In an email last week, Kaiser spokesman John Nelson said the company’s formulary team decided in January to move the HIV drugs from the HIV specialty tier, effective February 2.

“Any Kaiser Permanente patient covered under Medicare and prescribed HIV therapies will not need to do anything differently – the change will happen automatically,” Nelson said.

The development means that Kaiser no longer has any HIV drugs on specialty tiers for California members.

Nelson wouldn’t say whether a vote had been taken or what the tally had been, but he said, “The discussion was thoughtful, robust, and patient-centered.

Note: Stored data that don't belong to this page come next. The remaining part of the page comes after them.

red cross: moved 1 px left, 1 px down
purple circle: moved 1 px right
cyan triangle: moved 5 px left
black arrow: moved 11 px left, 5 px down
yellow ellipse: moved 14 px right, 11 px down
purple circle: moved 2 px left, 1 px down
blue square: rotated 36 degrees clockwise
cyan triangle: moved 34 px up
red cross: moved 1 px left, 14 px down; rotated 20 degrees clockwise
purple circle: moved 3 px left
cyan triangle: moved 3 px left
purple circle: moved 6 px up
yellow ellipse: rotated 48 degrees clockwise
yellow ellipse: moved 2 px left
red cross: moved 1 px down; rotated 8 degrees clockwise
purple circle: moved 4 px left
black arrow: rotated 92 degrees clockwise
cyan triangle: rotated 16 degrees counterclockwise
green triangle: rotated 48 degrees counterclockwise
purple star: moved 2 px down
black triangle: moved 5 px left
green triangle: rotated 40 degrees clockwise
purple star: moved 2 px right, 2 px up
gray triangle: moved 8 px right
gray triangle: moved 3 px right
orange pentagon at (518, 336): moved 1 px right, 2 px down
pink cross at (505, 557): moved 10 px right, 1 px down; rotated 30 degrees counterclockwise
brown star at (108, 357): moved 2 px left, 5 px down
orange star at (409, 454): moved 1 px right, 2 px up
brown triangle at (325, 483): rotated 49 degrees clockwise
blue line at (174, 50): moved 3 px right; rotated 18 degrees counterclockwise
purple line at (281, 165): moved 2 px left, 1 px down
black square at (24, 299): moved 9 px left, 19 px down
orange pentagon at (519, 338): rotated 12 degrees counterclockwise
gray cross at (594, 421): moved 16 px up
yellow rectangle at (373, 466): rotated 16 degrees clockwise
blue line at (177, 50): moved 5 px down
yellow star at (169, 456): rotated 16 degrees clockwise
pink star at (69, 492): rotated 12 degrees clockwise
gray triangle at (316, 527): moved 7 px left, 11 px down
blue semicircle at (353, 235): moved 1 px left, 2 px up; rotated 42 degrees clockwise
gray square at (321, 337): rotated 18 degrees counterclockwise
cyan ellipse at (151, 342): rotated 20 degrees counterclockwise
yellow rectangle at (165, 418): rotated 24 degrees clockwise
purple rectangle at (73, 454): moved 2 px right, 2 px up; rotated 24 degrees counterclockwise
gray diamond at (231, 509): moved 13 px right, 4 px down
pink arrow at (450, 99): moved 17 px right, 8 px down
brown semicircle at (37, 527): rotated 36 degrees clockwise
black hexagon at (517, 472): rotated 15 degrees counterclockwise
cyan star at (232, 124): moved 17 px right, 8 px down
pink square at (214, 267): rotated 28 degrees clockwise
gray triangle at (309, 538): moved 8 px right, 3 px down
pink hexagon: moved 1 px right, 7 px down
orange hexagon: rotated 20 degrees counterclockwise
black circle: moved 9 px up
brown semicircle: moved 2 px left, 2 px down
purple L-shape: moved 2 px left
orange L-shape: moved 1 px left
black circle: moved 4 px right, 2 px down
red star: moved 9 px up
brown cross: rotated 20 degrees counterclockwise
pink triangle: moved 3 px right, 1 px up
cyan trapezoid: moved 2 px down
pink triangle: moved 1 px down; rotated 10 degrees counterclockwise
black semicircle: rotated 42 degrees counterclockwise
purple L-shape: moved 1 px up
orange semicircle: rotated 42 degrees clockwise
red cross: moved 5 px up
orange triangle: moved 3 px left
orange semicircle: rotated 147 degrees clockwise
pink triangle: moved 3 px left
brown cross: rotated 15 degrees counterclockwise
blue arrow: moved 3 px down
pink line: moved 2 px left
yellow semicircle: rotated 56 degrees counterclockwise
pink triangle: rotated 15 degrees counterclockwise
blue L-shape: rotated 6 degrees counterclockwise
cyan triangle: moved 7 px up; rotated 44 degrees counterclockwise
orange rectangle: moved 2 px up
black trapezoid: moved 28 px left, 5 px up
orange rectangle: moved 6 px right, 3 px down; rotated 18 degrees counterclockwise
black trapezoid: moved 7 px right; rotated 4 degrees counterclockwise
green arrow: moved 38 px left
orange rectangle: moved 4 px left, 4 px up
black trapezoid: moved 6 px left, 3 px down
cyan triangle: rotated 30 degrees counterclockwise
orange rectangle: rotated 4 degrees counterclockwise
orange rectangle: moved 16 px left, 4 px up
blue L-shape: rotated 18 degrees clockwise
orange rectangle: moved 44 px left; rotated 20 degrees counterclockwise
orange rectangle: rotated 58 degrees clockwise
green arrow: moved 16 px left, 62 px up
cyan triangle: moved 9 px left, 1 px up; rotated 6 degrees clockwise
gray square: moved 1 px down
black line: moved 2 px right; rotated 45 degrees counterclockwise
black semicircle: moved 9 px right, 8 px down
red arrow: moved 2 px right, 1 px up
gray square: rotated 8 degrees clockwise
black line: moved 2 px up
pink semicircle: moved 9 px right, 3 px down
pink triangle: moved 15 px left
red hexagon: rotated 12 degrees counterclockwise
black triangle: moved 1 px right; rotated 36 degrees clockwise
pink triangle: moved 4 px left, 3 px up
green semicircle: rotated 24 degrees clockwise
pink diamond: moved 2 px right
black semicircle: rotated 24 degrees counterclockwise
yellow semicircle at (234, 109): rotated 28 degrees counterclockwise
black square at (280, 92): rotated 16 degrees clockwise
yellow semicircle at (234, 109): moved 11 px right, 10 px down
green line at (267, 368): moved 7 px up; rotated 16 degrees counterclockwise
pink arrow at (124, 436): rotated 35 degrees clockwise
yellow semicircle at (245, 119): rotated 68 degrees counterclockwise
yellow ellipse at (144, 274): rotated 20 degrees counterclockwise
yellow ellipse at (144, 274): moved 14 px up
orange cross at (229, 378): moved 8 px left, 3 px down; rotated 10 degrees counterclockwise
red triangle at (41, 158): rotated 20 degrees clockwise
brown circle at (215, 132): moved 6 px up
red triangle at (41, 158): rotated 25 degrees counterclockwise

“We here at Kaiser Permanente are extremely concerned about the ever-increasing drug prices being charged by the pharmaceutical industry,” Nelson said. “We are exploring several different ways to manage these costs for our patients and purchasers. However, managing pharmaceutical costs is becoming an increasingly difficulty challenge.”

Beginning in January 2015, Kaiser added the specialty tier to its commercial small group and individual plans, and all high-priced HIV drugs and other specialty medications within those plans were put on that tier.

The Bay Area Reporter‘s coverage of the change brought criticism to Kaiser, and last February the company took the drugs off the specialty tier for members of small group and individual plans.

High-priced HIV medications and other specialty drugs had been in the specialty tier for Medicare members “for several years,” Nelson’s said.

Out of the more than 11,300 patients with HIV prescriptions in 2015, only “about 1,500,” or 13.3 percent, are on Medicare plans in northern California, Nelson said in December.

One patient, who didn’t want his name published, recently shared with the B.A.R. a receipt showing that he’d paid more than $1,800 for 90 days worth of Reyataz, an HIV drug. He attributed the cost to Medicare’s infamous “donut hole,” or coverage gap. But even if he hadn’t been in that gap, his coinsurance still would have cost about $1,000. Kaiser’s retail price for the drug was almost $4,100.

Before HIV drugs were taken off the Medicare specialty tier, Nelson said that for those on Medicare, it wasn’t accurate “to say that all patients pay more because a drug is in the specialty tier, compared to the brand tier.”

He also encouraged the B.A.R. to look at other companies’ pricing, saying, “It will be very interesting to see if you find other health plans which are changing their Medicare formularies to move HIV drugs off the specialty tier.”